Il governo punta sui rimpatri. Ma questi sono possibili solo se il Paese di origine del migrante ne riconosce la nazionalità, e molti Paesi non lo consentono. Inoltre, il rimpatrio comporta dei costi elevati. I  dati dicono che in 10 anni l’Italia non è riuscita a rimpatriare neanche un migrante su 5.

I dati della Fondazione Moressa smentiscono la narrazione di Meloni secondo cui più Cpr e più detenzione aiutano a risolvere il problema.

Non c’è dunque niente di "nuovo" nei provvedimenti repressivi e liberticidi di questa destra di governo che ripropone le solite disumane e fallimentari politiche di chiusura e abbandono dei naufraghi. La situazione non cambierà. Ci sarà solo più cattiveria.

Dopo aver smantellato tutte le misure volte ad accogliere, col pretesto che consentivano il business ai gestori dell’ accoglienza, ora il governo non esita a investire risorse nei Cpr (che sono costosi) e non tiene in conto che la loro gestione sta nelle mani di grandi multinazionali che lucrano perfino sul cibo e sui servizi essenziali. Cpr, affare delle multinazionali: in 3 anni bandi di gara per €56 mln (lavialibera.it)

Vien pure da pensare che l’attuale enfasi data all’emergenza migranti sia funzionale a giustificare le misure repressive poiché nel 2015 e sono arrivate155mila persone e nel 2016 180mila e non si  è vista la messa in scena mediatica di questi giorni! Va tenuto presente poi che solo una minoranza di loro si ferma nel nostro Paese: del milione di migranti arrivati in 10 anni solo 50mila si sono fermati in Italia.
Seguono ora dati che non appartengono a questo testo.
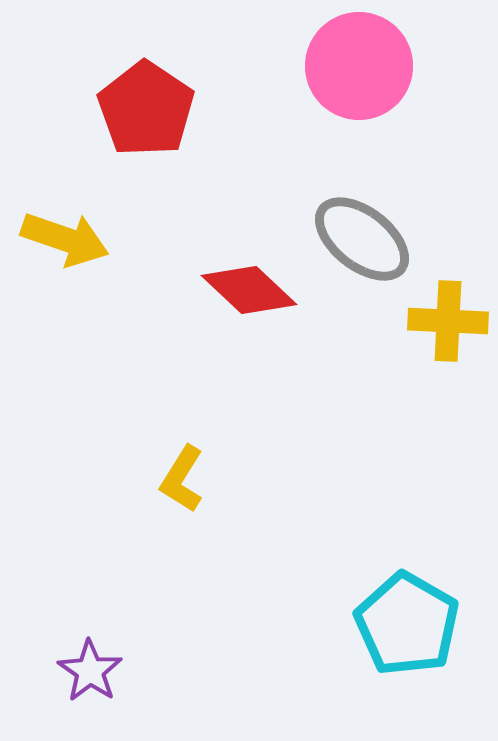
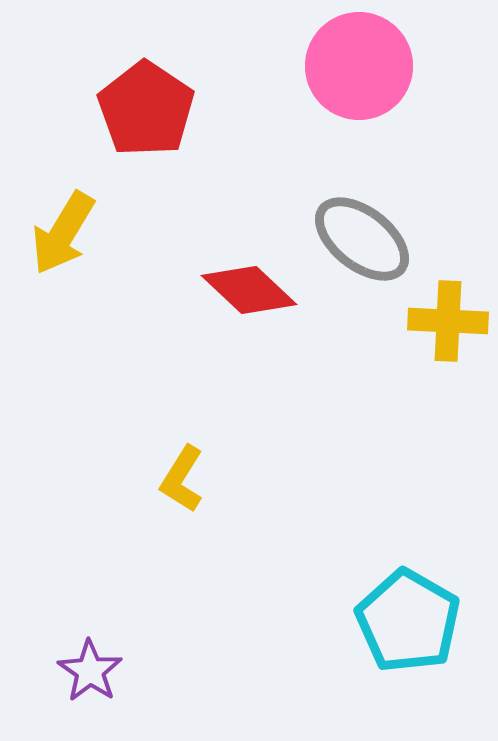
yellow arrow: moved 2 px left, 6 px up; rotated 102 degrees clockwise
cyan pentagon: moved 1 px right, 3 px up
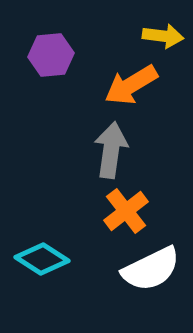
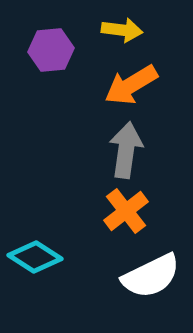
yellow arrow: moved 41 px left, 6 px up
purple hexagon: moved 5 px up
gray arrow: moved 15 px right
cyan diamond: moved 7 px left, 2 px up
white semicircle: moved 7 px down
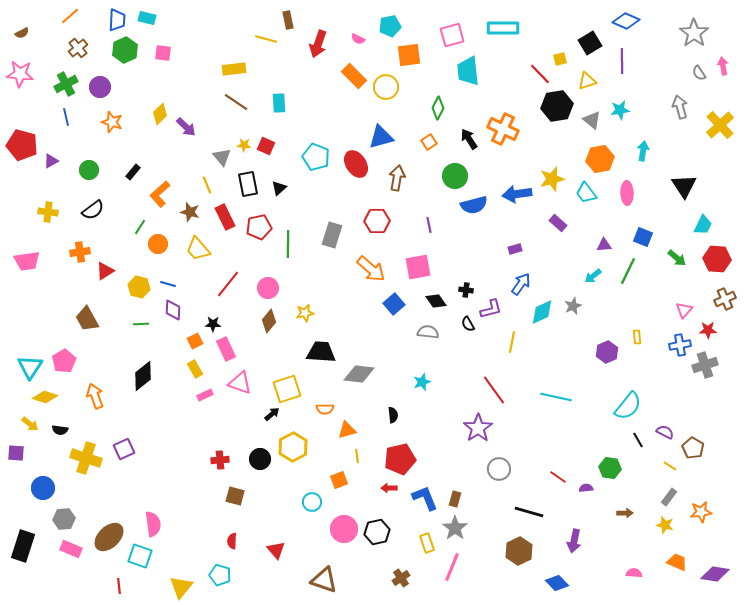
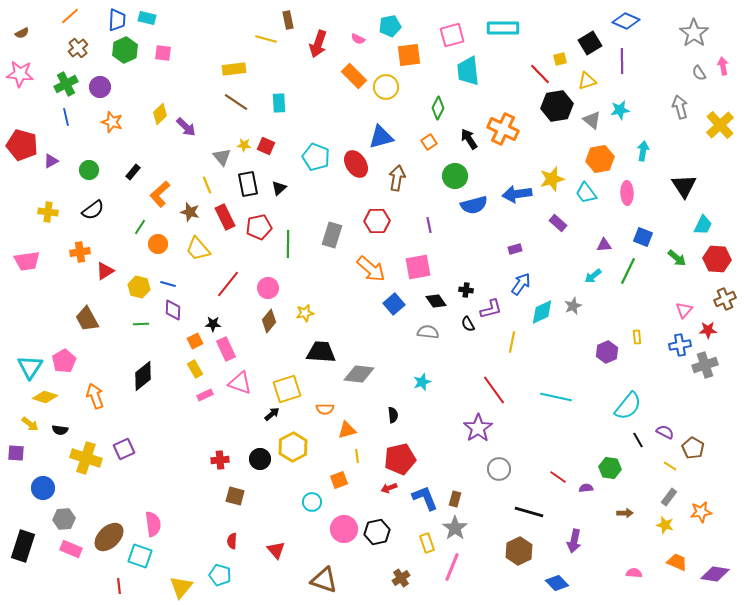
red arrow at (389, 488): rotated 21 degrees counterclockwise
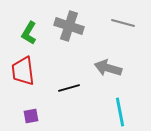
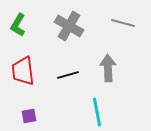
gray cross: rotated 12 degrees clockwise
green L-shape: moved 11 px left, 8 px up
gray arrow: rotated 72 degrees clockwise
black line: moved 1 px left, 13 px up
cyan line: moved 23 px left
purple square: moved 2 px left
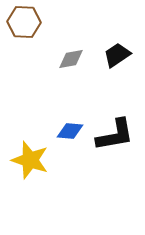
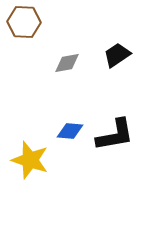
gray diamond: moved 4 px left, 4 px down
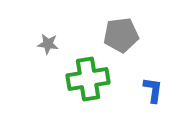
Da vari ambiti politici, istituzionali e associativi si stanno levando forti critiche sulla scelte fatte dal governo. Secondo la campagna Ero straniero (che riunisce varie decine di associazioni) i Cpr e la repressione hanno prodotto solo iniquità. Serve invece affrontare la realtà, mettere da parte la propaganda e avere il coraggio di fare scelte a lungo termine. L’irregolarità si contrasta cambiando la legge Bossi-Fini, che da vent’anni regola l’ingresso in Italia. Occorrono canali di ingresso più flessibili, accessibili ai lavoratori dei paesi terzi e coerenti con le esigenze del nostro mondo produttivo. Occorre mettere in regola le persone già presenti in Italia se hanno la disponibilità di un lavoro, con un meccanismo su base individuale, senza ricorrere a nuove sanatorie e dando loro la possibilità di rientrare nella legalità.